Rows from a dataset:
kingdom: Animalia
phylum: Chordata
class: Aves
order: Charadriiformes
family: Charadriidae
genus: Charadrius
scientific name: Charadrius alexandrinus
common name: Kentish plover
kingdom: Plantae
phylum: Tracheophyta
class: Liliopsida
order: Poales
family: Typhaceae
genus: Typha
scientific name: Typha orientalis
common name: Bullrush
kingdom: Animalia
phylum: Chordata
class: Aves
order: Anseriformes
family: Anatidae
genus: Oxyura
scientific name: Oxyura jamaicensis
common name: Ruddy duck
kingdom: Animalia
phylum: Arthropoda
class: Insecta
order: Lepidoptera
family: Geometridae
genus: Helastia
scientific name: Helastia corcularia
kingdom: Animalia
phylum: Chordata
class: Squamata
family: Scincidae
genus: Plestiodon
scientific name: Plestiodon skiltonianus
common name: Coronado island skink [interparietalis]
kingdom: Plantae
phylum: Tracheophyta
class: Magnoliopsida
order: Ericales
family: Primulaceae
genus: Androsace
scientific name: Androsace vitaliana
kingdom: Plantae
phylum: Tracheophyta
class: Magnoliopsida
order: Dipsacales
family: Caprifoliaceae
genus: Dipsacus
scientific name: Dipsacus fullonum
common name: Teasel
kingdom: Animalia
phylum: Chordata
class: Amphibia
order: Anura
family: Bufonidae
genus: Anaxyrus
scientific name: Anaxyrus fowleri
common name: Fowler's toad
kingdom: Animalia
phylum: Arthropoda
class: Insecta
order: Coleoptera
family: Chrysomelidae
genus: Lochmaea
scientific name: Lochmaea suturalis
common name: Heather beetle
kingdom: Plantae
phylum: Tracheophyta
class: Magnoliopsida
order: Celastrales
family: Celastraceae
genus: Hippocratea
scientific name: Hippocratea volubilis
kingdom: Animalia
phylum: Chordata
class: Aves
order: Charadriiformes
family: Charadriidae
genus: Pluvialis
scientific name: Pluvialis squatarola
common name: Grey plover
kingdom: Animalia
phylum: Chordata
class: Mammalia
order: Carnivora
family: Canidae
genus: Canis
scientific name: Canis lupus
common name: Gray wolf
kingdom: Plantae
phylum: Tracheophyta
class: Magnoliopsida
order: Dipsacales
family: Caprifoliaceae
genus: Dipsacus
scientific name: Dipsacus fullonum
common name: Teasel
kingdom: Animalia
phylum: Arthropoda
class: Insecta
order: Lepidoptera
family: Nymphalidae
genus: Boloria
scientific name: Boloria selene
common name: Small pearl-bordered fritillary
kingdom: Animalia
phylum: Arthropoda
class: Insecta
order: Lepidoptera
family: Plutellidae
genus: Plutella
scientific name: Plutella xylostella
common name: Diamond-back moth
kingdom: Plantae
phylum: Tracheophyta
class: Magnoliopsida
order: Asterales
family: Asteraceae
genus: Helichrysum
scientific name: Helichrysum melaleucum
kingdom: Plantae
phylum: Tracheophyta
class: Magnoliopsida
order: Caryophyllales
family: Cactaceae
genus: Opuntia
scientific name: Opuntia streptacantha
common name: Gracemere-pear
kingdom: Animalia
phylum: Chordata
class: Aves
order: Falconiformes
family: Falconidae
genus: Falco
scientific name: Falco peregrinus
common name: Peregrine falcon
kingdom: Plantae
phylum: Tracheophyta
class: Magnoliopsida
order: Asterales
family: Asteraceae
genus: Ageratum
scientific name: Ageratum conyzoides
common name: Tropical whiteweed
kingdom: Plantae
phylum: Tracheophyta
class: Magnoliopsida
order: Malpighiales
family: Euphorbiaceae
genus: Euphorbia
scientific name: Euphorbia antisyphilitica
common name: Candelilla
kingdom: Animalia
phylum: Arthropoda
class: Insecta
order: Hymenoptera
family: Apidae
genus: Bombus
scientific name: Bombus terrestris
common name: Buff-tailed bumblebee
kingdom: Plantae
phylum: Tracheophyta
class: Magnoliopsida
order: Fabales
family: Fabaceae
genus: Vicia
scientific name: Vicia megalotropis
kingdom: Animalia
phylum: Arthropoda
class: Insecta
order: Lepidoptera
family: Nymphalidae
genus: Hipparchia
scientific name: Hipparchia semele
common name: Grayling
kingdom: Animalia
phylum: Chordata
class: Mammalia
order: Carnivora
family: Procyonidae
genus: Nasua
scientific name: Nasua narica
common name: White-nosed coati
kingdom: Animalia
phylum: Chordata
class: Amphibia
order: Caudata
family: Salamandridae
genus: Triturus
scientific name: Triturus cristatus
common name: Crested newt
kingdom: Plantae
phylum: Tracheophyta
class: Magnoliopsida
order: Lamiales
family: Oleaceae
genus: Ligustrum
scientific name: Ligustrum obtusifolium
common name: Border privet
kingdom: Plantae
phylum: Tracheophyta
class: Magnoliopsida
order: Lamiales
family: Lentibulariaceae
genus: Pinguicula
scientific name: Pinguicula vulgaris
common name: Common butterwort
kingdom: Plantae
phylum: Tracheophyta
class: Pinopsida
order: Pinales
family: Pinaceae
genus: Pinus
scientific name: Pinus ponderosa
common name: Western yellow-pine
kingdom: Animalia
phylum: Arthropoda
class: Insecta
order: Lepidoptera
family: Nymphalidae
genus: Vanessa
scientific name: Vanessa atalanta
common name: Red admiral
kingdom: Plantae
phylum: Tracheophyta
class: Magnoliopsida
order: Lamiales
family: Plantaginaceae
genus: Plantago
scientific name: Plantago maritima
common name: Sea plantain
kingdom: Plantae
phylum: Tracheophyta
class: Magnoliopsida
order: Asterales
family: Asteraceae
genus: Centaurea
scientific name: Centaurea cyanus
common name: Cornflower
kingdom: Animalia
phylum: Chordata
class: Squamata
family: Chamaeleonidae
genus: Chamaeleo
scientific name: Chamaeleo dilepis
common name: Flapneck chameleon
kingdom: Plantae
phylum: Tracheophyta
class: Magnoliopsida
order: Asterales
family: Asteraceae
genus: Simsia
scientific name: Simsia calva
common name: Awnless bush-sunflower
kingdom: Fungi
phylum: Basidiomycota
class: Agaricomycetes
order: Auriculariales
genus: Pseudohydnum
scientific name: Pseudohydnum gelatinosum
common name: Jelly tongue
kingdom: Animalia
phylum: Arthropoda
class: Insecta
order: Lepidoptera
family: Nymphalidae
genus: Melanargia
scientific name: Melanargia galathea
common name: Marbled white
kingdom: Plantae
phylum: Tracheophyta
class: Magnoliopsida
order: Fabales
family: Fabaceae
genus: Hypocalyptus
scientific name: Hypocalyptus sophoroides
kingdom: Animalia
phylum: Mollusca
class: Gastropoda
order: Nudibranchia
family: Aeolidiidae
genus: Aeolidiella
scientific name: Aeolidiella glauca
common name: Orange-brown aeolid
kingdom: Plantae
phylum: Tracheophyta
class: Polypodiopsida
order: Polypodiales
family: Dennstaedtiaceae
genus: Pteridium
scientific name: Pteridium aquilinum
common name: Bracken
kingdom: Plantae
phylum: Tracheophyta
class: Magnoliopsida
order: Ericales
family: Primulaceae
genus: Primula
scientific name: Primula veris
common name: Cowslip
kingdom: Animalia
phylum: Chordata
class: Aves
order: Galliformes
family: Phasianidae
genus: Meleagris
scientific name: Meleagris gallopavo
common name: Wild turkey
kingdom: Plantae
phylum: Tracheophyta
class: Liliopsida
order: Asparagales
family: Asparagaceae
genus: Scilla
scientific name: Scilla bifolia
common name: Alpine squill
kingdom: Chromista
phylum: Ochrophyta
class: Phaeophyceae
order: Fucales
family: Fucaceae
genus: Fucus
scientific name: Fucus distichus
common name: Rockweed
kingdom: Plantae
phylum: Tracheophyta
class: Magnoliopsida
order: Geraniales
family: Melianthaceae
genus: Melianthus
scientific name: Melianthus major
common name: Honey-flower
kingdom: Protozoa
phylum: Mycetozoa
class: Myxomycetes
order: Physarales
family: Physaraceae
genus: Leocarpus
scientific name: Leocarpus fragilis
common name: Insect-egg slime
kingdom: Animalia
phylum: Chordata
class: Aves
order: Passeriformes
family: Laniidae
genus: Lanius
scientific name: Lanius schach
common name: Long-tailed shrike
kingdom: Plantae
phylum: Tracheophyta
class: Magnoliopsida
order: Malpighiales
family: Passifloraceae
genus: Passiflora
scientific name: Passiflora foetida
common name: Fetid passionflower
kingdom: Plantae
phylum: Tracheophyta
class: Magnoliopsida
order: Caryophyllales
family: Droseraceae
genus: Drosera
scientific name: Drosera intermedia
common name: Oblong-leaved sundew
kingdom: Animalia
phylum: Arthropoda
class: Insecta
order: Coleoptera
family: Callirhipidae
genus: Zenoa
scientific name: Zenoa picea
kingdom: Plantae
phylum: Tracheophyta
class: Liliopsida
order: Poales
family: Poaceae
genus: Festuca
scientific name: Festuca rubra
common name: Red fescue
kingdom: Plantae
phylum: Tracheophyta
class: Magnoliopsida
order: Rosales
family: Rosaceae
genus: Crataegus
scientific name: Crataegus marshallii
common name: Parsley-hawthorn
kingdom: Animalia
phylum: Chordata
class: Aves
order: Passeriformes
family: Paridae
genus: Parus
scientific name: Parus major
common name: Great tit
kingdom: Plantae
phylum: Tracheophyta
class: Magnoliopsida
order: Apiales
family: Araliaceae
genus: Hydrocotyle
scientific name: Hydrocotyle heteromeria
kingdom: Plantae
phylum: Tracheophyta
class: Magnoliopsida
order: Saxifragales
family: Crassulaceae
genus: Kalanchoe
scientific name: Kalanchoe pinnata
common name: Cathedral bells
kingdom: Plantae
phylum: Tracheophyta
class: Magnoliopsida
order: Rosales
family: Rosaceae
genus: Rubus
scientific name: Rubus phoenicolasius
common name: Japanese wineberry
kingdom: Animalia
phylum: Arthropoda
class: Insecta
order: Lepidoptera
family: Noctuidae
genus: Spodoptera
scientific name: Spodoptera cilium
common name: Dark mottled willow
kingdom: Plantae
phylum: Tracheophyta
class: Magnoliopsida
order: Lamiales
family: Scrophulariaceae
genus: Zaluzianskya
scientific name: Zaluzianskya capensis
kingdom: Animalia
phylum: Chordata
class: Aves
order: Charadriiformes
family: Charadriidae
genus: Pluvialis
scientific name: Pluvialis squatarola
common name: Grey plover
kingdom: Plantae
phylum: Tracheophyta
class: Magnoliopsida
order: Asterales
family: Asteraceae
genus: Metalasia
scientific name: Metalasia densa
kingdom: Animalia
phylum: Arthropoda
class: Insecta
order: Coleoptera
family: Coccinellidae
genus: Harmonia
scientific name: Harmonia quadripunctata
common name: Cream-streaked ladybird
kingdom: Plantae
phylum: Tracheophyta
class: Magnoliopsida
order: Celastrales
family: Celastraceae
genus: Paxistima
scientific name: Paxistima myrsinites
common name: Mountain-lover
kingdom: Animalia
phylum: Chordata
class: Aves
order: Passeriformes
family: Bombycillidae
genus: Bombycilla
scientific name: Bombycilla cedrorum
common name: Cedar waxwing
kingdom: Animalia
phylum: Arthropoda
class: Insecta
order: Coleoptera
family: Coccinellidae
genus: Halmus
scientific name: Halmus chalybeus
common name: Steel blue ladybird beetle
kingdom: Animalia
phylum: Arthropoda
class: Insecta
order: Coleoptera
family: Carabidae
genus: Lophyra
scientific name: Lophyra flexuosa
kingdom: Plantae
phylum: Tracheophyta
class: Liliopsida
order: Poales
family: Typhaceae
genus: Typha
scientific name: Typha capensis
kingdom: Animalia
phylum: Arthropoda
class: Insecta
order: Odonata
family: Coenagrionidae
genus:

> [EXERCISE]:
Reproduce these lines verbatim from the data above, beginning at the line that has "family: Aeolidiidae" and stopping after the line that has "common name: Fetid passionflower".

> [OUTPUT FOR THIS TASK]:
family: Aeolidiidae
genus: Aeolidiella
scientific name: Aeolidiella glauca
common name: Orange-brown aeolid
kingdom: Plantae
phylum: Tracheophyta
class: Polypodiopsida
order: Polypodiales
family: Dennstaedtiaceae
genus: Pteridium
scientific name: Pteridium aquilinum
common name: Bracken
kingdom: Plantae
phylum: Tracheophyta
class: Magnoliopsida
order: Ericales
family: Primulaceae
genus: Primula
scientific name: Primula veris
common name: Cowslip
kingdom: Animalia
phylum: Chordata
class: Aves
order: Galliformes
family: Phasianidae
genus: Meleagris
scientific name: Meleagris gallopavo
common name: Wild turkey
kingdom: Plantae
phylum: Tracheophyta
class: Liliopsida
order: Asparagales
family: Asparagaceae
genus: Scilla
scientific name: Scilla bifolia
common name: Alpine squill
kingdom: Chromista
phylum: Ochrophyta
class: Phaeophyceae
order: Fucales
family: Fucaceae
genus: Fucus
scientific name: Fucus distichus
common name: Rockweed
kingdom: Plantae
phylum: Tracheophyta
class: Magnoliopsida
order: Geraniales
family: Melianthaceae
genus: Melianthus
scientific name: Melianthus major
common name: Honey-flower
kingdom: Protozoa
phylum: Mycetozoa
class: Myxomycetes
order: Physarales
family: Physaraceae
genus: Leocarpus
scientific name: Leocarpus fragilis
common name: Insect-egg slime
kingdom: Animalia
phylum: Chordata
class: Aves
order: Passeriformes
family: Laniidae
genus: Lanius
scientific name: Lanius schach
common name: Long-tailed shrike
kingdom: Plantae
phylum: Tracheophyta
class: Magnoliopsida
order: Malpighiales
family: Passifloraceae
genus: Passiflora
scientific name: Passiflora foetida
common name: Fetid passionflower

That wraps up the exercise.